* What the task requires *
The reply should consist of every entry, repeated exactly.

* Supplied data *
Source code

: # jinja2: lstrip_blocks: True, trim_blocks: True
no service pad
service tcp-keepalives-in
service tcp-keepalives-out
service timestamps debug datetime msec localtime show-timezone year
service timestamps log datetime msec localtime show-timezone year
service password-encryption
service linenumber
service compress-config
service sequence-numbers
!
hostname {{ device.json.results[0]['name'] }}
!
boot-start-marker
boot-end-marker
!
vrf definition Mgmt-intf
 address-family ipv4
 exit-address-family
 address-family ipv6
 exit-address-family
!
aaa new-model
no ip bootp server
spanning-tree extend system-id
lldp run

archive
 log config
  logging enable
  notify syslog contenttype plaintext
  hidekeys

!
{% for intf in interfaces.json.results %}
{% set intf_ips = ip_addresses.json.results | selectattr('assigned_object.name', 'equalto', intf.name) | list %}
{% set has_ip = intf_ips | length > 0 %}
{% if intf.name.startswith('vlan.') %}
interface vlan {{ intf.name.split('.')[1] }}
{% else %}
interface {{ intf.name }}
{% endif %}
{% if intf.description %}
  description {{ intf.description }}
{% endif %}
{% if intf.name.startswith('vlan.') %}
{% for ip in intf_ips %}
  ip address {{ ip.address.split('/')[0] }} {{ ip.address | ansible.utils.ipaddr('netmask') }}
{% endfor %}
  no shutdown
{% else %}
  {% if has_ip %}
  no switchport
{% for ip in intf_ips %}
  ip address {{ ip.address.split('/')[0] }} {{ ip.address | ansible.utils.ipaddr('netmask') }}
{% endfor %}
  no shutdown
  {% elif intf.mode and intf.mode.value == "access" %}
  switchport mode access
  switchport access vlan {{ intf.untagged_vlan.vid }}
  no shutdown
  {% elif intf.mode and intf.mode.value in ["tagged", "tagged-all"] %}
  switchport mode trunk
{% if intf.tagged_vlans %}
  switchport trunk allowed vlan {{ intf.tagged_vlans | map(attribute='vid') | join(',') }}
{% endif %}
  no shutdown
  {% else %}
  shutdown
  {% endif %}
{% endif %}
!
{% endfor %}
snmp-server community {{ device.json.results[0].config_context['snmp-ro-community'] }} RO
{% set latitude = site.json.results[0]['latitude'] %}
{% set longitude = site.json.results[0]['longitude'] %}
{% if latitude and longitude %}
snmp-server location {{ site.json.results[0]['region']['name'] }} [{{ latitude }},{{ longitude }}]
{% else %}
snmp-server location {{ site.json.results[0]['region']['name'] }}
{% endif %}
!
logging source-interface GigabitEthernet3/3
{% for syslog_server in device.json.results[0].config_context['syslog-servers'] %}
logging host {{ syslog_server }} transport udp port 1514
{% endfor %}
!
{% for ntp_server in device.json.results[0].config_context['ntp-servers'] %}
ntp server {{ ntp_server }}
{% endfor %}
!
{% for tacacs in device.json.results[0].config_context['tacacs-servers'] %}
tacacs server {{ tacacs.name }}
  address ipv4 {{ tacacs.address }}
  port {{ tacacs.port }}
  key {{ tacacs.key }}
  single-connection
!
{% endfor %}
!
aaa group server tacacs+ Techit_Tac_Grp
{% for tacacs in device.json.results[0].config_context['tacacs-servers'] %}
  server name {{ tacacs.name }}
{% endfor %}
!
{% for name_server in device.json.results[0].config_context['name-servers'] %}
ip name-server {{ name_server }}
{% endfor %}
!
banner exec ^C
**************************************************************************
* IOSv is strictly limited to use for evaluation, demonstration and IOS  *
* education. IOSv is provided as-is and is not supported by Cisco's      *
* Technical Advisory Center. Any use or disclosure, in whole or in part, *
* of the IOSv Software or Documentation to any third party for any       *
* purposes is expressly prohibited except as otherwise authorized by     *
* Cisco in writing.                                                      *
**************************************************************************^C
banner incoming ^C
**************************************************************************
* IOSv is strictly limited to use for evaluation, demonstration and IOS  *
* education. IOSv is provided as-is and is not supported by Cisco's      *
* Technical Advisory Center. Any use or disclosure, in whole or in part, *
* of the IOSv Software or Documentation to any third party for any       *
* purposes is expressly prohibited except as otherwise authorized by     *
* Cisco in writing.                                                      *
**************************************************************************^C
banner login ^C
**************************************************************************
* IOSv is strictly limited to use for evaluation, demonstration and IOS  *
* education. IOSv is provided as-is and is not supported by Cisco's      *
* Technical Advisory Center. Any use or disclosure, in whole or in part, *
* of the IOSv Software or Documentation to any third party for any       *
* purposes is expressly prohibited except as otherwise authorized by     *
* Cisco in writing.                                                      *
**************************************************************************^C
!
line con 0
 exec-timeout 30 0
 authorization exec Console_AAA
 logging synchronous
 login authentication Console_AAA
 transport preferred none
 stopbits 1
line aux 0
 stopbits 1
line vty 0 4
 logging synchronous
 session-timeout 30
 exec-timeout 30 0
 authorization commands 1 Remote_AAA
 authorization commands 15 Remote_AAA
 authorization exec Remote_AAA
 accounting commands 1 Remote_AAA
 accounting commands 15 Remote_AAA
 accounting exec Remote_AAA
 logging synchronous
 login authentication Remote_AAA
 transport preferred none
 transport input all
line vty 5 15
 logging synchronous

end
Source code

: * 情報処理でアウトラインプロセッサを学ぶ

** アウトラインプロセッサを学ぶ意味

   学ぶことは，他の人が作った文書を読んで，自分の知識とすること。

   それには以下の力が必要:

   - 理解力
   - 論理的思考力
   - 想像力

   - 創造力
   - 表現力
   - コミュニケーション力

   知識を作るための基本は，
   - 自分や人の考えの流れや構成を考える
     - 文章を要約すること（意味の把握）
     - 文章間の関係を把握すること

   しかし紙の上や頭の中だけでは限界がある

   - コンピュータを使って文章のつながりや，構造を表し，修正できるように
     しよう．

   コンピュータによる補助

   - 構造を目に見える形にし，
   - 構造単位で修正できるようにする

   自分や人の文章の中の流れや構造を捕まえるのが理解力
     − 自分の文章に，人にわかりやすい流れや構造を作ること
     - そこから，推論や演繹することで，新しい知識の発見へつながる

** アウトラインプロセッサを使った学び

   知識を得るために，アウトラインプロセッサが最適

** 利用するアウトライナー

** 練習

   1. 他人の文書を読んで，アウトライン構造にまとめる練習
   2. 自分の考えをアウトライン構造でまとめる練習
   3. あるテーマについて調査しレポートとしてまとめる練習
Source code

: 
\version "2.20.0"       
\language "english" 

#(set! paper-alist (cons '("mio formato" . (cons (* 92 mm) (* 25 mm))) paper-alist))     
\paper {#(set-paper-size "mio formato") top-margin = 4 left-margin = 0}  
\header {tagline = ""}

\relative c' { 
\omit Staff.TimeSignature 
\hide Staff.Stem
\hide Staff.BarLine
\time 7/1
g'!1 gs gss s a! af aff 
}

* Reply *
Source code

: # jinja2: lstrip_blocks: True, trim_blocks: True
no service pad
service tcp-keepalives-in
service tcp-keepalives-out
service timestamps debug datetime msec localtime show-timezone year
service timestamps log datetime msec localtime show-timezone year
service password-encryption
service linenumber
service compress-config
service sequence-numbers
!
hostname {{ device.json.results[0]['name'] }}
!
boot-start-marker
boot-end-marker
!
vrf definition Mgmt-intf
 address-family ipv4
 exit-address-family
 address-family ipv6
 exit-address-family
!
aaa new-model
no ip bootp server
spanning-tree extend system-id
lldp run

archive
 log config
  logging enable
  notify syslog contenttype plaintext
  hidekeys

!
{% for intf in interfaces.json.results %}
{% set intf_ips = ip_addresses.json.results | selectattr('assigned_object.name', 'equalto', intf.name) | list %}
{% set has_ip = intf_ips | length > 0 %}
{% if intf.name.startswith('vlan.') %}
interface vlan {{ intf.name.split('.')[1] }}
{% else %}
interface {{ intf.name }}
{% endif %}
{% if intf.description %}
  description {{ intf.description }}
{% endif %}
{% if intf.name.startswith('vlan.') %}
{% for ip in intf_ips %}
  ip address {{ ip.address.split('/')[0] }} {{ ip.address | ansible.utils.ipaddr('netmask') }}
{% endfor %}
  no shutdown
{% else %}
  {% if has_ip %}
  no switchport
{% for ip in intf_ips %}
  ip address {{ ip.address.split('/')[0] }} {{ ip.address | ansible.utils.ipaddr('netmask') }}
{% endfor %}
  no shutdown
  {% elif intf.mode and intf.mode.value == "access" %}
  switchport mode access
  switchport access vlan {{ intf.untagged_vlan.vid }}
  no shutdown
  {% elif intf.mode and intf.mode.value in ["tagged", "tagged-all"] %}
  switchport mode trunk
{% if intf.tagged_vlans %}
  switchport trunk allowed vlan {{ intf.tagged_vlans | map(attribute='vid') | join(',') }}
{% endif %}
  no shutdown
  {% else %}
  shutdown
  {% endif %}
{% endif %}
!
{% endfor %}
snmp-server community {{ device.json.results[0].config_context['snmp-ro-community'] }} RO
{% set latitude = site.json.results[0]['latitude'] %}
{% set longitude = site.json.results[0]['longitude'] %}
{% if latitude and longitude %}
snmp-server location {{ site.json.results[0]['region']['name'] }} [{{ latitude }},{{ longitude }}]
{% else %}
snmp-server location {{ site.json.results[0]['region']['name'] }}
{% endif %}
!
logging source-interface GigabitEthernet3/3
{% for syslog_server in device.json.results[0].config_context['syslog-servers'] %}
logging host {{ syslog_server }} transport udp port 1514
{% endfor %}
!
{% for ntp_server in device.json.results[0].config_context['ntp-servers'] %}
ntp server {{ ntp_server }}
{% endfor %}
!
{% for tacacs in device.json.results[0].config_context['tacacs-servers'] %}
tacacs server {{ tacacs.name }}
  address ipv4 {{ tacacs.address }}
  port {{ tacacs.port }}
  key {{ tacacs.key }}
  single-connection
!
{% endfor %}
!
aaa group server tacacs+ Techit_Tac_Grp
{% for tacacs in device.json.results[0].config_context['tacacs-servers'] %}
  server name {{ tacacs.name }}
{% endfor %}
!
{% for name_server in device.json.results[0].config_context['name-servers'] %}
ip name-server {{ name_server }}
{% endfor %}
!
banner exec ^C
**************************************************************************
* IOSv is strictly limited to use for evaluation, demonstration and IOS  *
* education. IOSv is provided as-is and is not supported by Cisco's      *
* Technical Advisory Center. Any use or disclosure, in whole or in part, *
* of the IOSv Software or Documentation to any third party for any       *
* purposes is expressly prohibited except as otherwise authorized by     *
* Cisco in writing.                                                      *
**************************************************************************^C
banner incoming ^C
**************************************************************************
* IOSv is strictly limited to use for evaluation, demonstration and IOS  *
* education. IOSv is provided as-is and is not supported by Cisco's      *
* Technical Advisory Center. Any use or disclosure, in whole or in part, *
* of the IOSv Software or Documentation to any third party for any       *
* purposes is expressly prohibited except as otherwise authorized by     *
* Cisco in writing.                                                      *
**************************************************************************^C
banner login ^C
**************************************************************************
* IOSv is strictly limited to use for evaluation, demonstration and IOS  *
* education. IOSv is provided as-is and is not supported by Cisco's      *
* Technical Advisory Center. Any use or disclosure, in whole or in part, *
* of the IOSv Software or Documentation to any third party for any       *
* purposes is expressly prohibited except as otherwise authorized by     *
* Cisco in writing.                                                      *
**************************************************************************^C
!
line con 0
 exec-timeout 30 0
 authorization exec Console_AAA
 logging synchronous
 login authentication Console_AAA
 transport preferred none
 stopbits 1
line aux 0
 stopbits 1
line vty 0 4
 logging synchronous
 session-timeout 30
 exec-timeout 30 0
 authorization commands 1 Remote_AAA
 authorization commands 15 Remote_AAA
 authorization exec Remote_AAA
 accounting commands 1 Remote_AAA
 accounting commands 15 Remote_AAA
 accounting exec Remote_AAA
 logging synchronous
 login authentication Remote_AAA
 transport preferred none
 transport input all
line vty 5 15
 logging synchronous

end
Source code

: * 情報処理でアウトラインプロセッサを学ぶ

** アウトラインプロセッサを学ぶ意味

   学ぶことは，他の人が作った文書を読んで，自分の知識とすること。

   それには以下の力が必要:

   - 理解力
   - 論理的思考力
   - 想像力

   - 創造力
   - 表現力
   - コミュニケーション力

   知識を作るための基本は，
   - 自分や人の考えの流れや構成を考える
     - 文章を要約すること（意味の把握）
     - 文章間の関係を把握すること

   しかし紙の上や頭の中だけでは限界がある

   - コンピュータを使って文章のつながりや，構造を表し，修正できるように
     しよう．

   コンピュータによる補助

   - 構造を目に見える形にし，
   - 構造単位で修正できるようにする

   自分や人の文章の中の流れや構造を捕まえるのが理解力
     − 自分の文章に，人にわかりやすい流れや構造を作ること
     - そこから，推論や演繹することで，新しい知識の発見へつながる

** アウトラインプロセッサを使った学び

   知識を得るために，アウトラインプロセッサが最適

** 利用するアウトライナー

** 練習

   1. 他人の文書を読んで，アウトライン構造にまとめる練習
   2. 自分の考えをアウトライン構造でまとめる練習
   3. あるテーマについて調査しレポートとしてまとめる練習
Source code

: 
\version "2.20.0"       
\language "english" 

#(set! paper-alist (cons '("mio formato" . (cons (* 92 mm) (* 25 mm))) paper-alist))     
\paper {#(set-paper-size "mio formato") top-margin = 4 left-margin = 0}  
\header {tagline = ""}

\relative c' { 
\omit Staff.TimeSignature 
\hide Staff.Stem
\hide Staff.BarLine
\time 7/1
g'!1 gs gss s a! af aff 
}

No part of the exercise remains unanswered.